··· LISTED ENTRIES

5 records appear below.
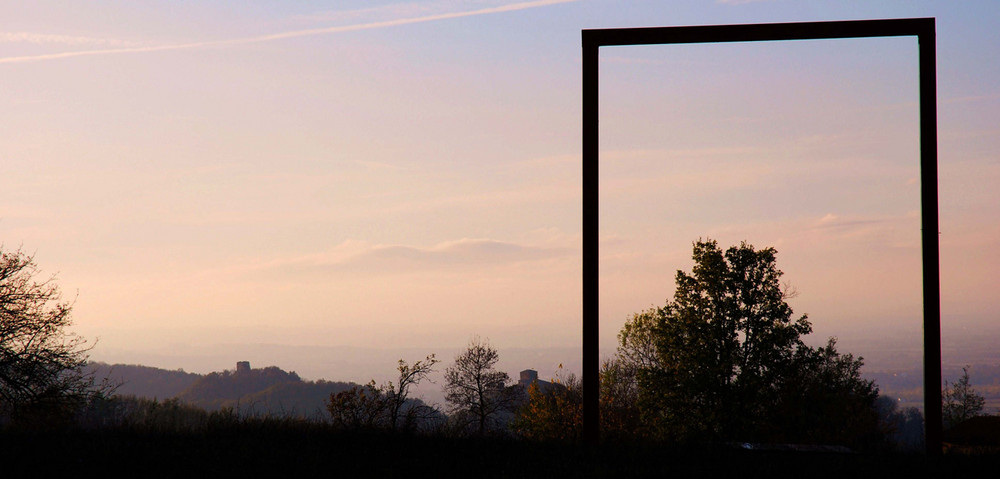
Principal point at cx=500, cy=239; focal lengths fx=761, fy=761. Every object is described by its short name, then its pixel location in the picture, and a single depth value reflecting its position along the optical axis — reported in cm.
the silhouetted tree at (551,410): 5384
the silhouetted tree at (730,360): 3425
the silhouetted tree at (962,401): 7894
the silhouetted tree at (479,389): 5844
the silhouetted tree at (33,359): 2903
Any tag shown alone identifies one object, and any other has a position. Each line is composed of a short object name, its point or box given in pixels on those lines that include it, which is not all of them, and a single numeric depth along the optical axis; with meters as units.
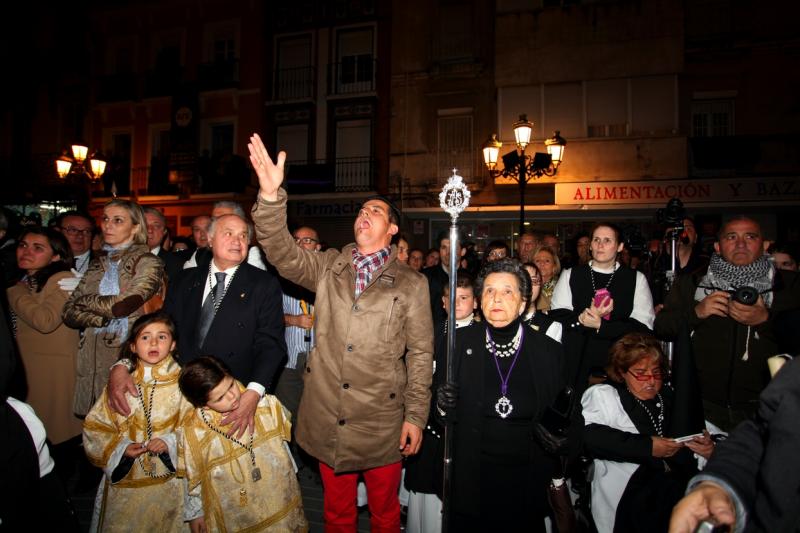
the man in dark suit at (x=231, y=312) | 2.95
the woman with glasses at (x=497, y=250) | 5.75
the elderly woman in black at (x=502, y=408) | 2.67
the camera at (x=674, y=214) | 4.10
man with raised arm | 2.70
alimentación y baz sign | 11.93
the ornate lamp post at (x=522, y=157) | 8.87
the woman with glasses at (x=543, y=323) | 3.53
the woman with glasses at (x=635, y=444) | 2.76
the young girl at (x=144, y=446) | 2.80
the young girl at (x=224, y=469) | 2.68
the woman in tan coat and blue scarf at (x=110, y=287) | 3.38
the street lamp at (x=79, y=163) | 10.41
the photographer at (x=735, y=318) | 3.29
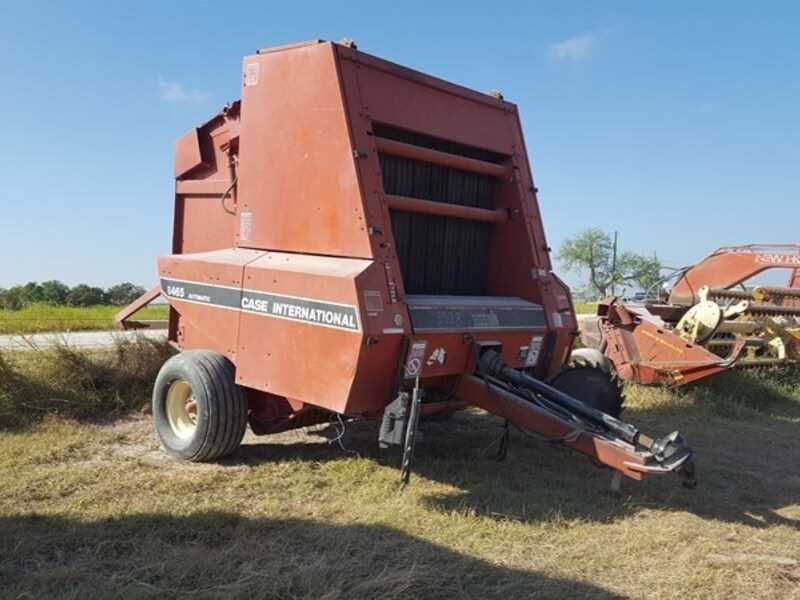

······

GOAL OF THE EXERCISE: All of the records need to be reproduced exactly, with each picture omitted.

REPLY TO THE EXERCISE:
5 records appear below.
Principal point at cx=500, cy=239; focal lengths fx=761, fy=761. Every object is described by its short name, then its pixel location in the picture, and a single depth value reflecting its position along the optical axis — reported in cm.
the silhouetted tree at (551,410): 5384
the silhouetted tree at (730,360): 3425
the silhouetted tree at (962,401): 7894
the silhouetted tree at (479,389): 5844
the silhouetted tree at (33,359): 2903
Any tag shown alone identifies one object, and any other has a position. Each line is composed of a short object name, its point or box given in pixels on those lines that include it, which is not all of them, and a single numeric depth along the optical axis; with meters as units.
the man in dark suit at (x=231, y=312) | 2.95
the woman with glasses at (x=497, y=250) | 5.75
the elderly woman in black at (x=502, y=408) | 2.67
the camera at (x=674, y=214) | 4.10
man with raised arm | 2.70
alimentación y baz sign | 11.93
the ornate lamp post at (x=522, y=157) | 8.87
the woman with glasses at (x=543, y=323) | 3.53
the woman with glasses at (x=635, y=444) | 2.76
the young girl at (x=144, y=446) | 2.80
the young girl at (x=224, y=469) | 2.68
the woman in tan coat and blue scarf at (x=110, y=287) | 3.38
the street lamp at (x=79, y=163) | 10.41
the photographer at (x=735, y=318) | 3.29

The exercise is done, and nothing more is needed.